Muller Jessica H, Jain Sharad, Loeser Helen, Irby David M
Department of Family and Community Medicine, School of Medicine, University of California San Francisco, San Francisco, California 94143-0900, USA.
Med Educ. 2008 Aug;42(8):778-85. doi: 10.1111/j.1365-2923.2008.03110.x.
Recent educational reform in US medical schools has created integrated curricular structures. This study investigated how stakeholders in a newly integrated curriculum - students, course directors and curriculum leaders - define integration and perceive its successes and challenges during its first year.
We conducted interviews with curriculum reform leaders, course directors and first year medical students. Interview transcripts were analysed for themes, which were compared within and across stakeholder groups.
Three curriculum leaders, four Year 1 course directors and six Year 1 medical students were interviewed. Fifteen students participated in a group interview. Four major themes emerged: interdisciplinary teaching; interdisciplinary faculty collaboration; building curricular links, and sequencing and framing curricular content. Cross-group analysis revealed participant agreement that an integrated curriculum required interdisciplinary teaching, clinical application and careful oversight. Differences among groups were also identified. Faculty (course directors and curriculum leaders) discussed faculty collaboration and the challenges of faculty buy-in and course implementation. Students highlighted the impact of integration on their learning and the challenges of sequencing and scaffolding content. Both students and course directors focused on course monitoring and conceptual links for student learning.
Integrating a curriculum is a complex process. It is differentially understood and experienced by students and faculty, and can refer to instructional method, content, faculty work or synthesis of knowledge in the minds of learners. It can occur at different rates and some subjects are integrated more easily than others. We point to some specific considerations as medical schools embark on curriculum reform.
美国医学院校近期的教育改革创建了整合课程结构。本研究调查了新整合课程中的利益相关者——学生、课程主任和课程负责人——如何定义整合,以及在整合课程的第一年如何看待其成功之处和面临的挑战。
我们对课程改革负责人、课程主任和一年级医学生进行了访谈。
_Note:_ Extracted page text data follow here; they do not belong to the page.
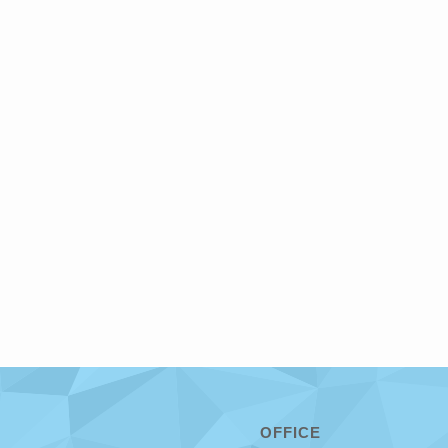
OFFICE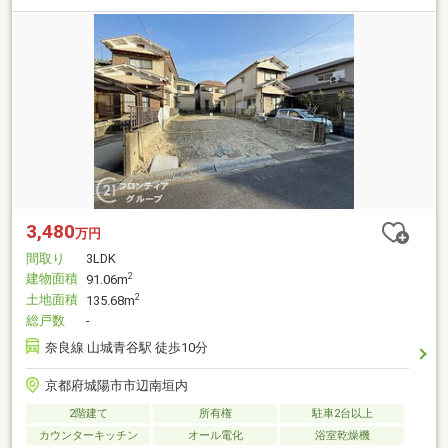
3,480
万円
間取り
3LDK
建物面積
2
91.06m
土地面積
2
135.68m
総戸数
-
奈良線 山城青谷駅 徒歩10分
京都府城陽市市辺南垣内
2階建て
所有権
駐車2台以上
カウンターキッチン
オール電化
浴室乾燥機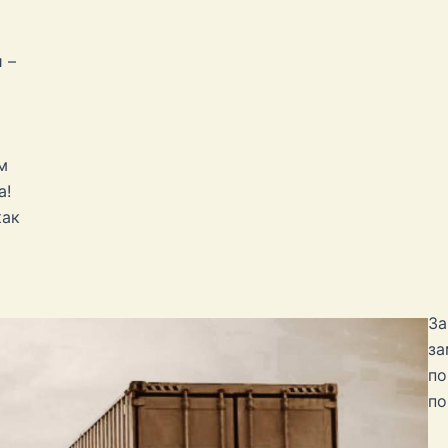
 –
м
а!
как
За
за
по
по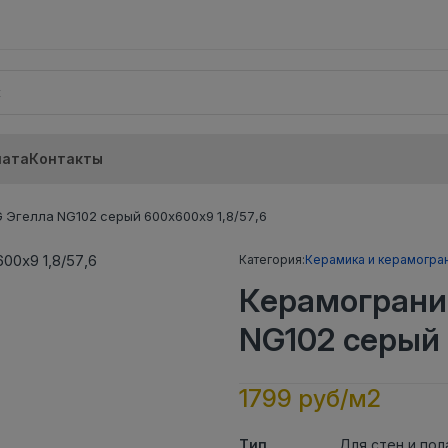
лата
Контакты
Эгелла NG102 серый 600х600х9 1,8/57,6
Категория:
Керамика и керамогра
Керамограни
NG102 серый 
1799 руб/м2
Тип
Для стен и пол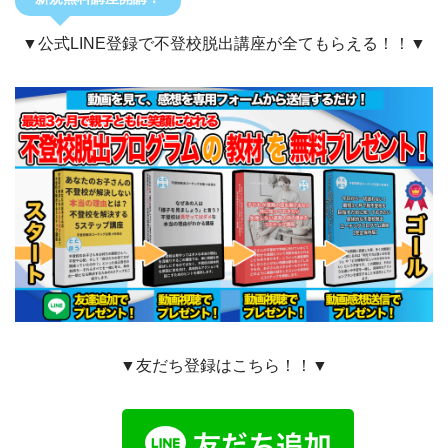
▼公式LINE登録で不登校脱出講座が全てもらえる！！▼
▼友だち登録はこちら！！▼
对访谈记录进行主题分析,并在利益相关者群体内部和群体之间进行比较。
访谈了三位课程负责人、四位一年级课程主任和六位一年级医学生。15名学生参加了小组访谈。出现了四个主要主题:跨学科教学;跨学科教师合作;建立课程联系,以及课程内容的排序和框架构建。跨群体分析显示,参与者一致认为整合课程需要跨学科教学、临床应用和仔细监督。各群体之间也存在差异。教师(课程主任和课程负责人)讨论了教师合作以及教师接受和课程实施方面的挑战。学生们强调了整合对他们学习的影响以及内容排序和搭建支架方面的挑战。学生和课程主任都关注课程监控以及学生学习的概念性联系。
整合课程是一个复杂的过程。学生和教师对其理解和体验各不相同,它可以指教学方法、内容、教师工作或学习者头脑中的知识综合。整合可以以不同的速度进行,有些学科比其他学科更容易整合。我们指出了医学院校在进行课程改革时需要考虑的一些具体因素。